To families and friends, caring for a loved one with dementia faces several difficulties. Dementia patients from disorders like Alzheimer’s and related illnesses are undergoing a gradual biological brain disorder that makes it increasingly difficult for them to think about things, think clearly, interact with others, and take care of themselves. You can maintain an element of control as a caregiver by teaching yourself about dementia and having a positive but practical attitude. It can take the sting out of the remarkable challenges you face and enhance the care you provide as well.

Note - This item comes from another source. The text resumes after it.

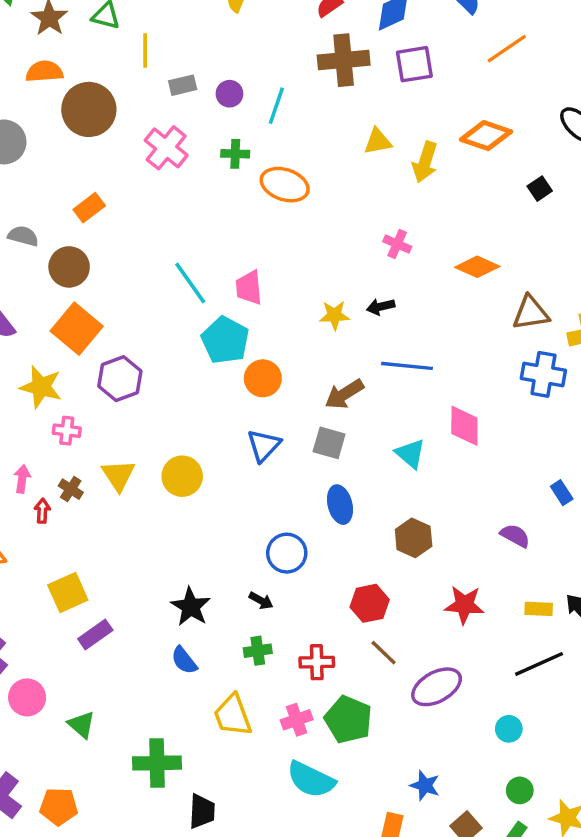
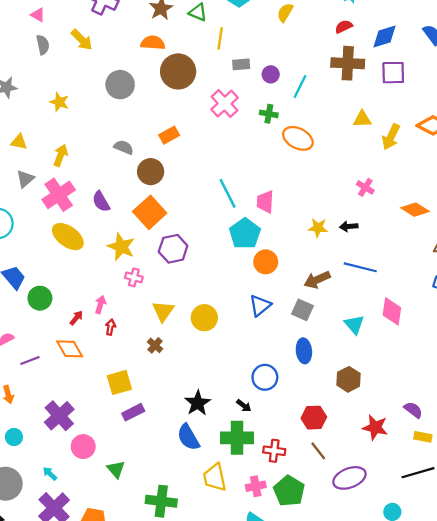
brown cross: (71, 489) -> (155, 345), moved
purple semicircle: (515, 536) -> (413, 410), moved
green cross: (258, 651) -> (237, 438), size x1.8
blue semicircle: (184, 660) -> (188, 437), size x1.4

Here are some key facts to recognize when you approach someone with dementia to take care of your role:

Check first with the doctor

There may be an underlying medical cause for behavioral problems: the patient may be in pain or have an adverse side effect from medication. In some cases, such as incontinence or hallucinations, some medication or treatment may be available that can help manage the problem.  Sometimes it is difficult to handle and you would need a doctor and if you are living in States, it would be easy for you to get workers compensation doctor.

Actively empathize

Treatment begins with sympathy and compassion. This is valid in all human relationships, but it can be particularly important for caregivers with dementia. People with dementia, for instance, are liable to become confused about their whereabouts and even the time in which they live.

Be a realistic caregiver

Be realistic about what is successful during disease progression. Success helps ensure the person you care about is as relaxed, happy and safe as possible. Many seasoned careers with dementia will tell you they have good days and bad days for the person they care for.  Through time, dementia appears to get worse and there is no known cure. (Dementia induced by medicines is an influential exception and can be reversed if medicines are withdrawn.)

Dementia is more than memory loss

The loss of memory is a classic symptom of dementia. But certain forms of dementia, especially frontotemporal dementia and Pick’s disease, manifest themselves as changes in personality rather than loss of memory.

Divide tasks into a number of steps

This makes it much more accessible for many jobs. You should motivate your loved one to do what he can, inform him kindly of steps he appears to neglect, and support him with steps he can no longer do on his own. It can be very helpful to use visual indications, such as demonstrating him with your hand where to place the dinner plate.

State your message clearly:

Using words and phrases that are plain will help. Speak slowly, simply, and in a voice of reassurance. Desist from losing your temper louder or higher; instead, lower your voice. Use the same wording to repeat your message or question if she doesn’t understand the first time. Wait a couple of minutes and rephrase the question if she still doesn’t understand.

Respond with reassurance and affection

People with dementia frequently find themselves disturbed, nervous, and unsure. In addition, they often become puzzled with reality and may recall things that have never really happened. Do not try to persuade them that they are incorrect. Remain focused on the emotions they display (which are genuine) and reply with gestures of comfort, encouragement and reassurance, both verbal and physical.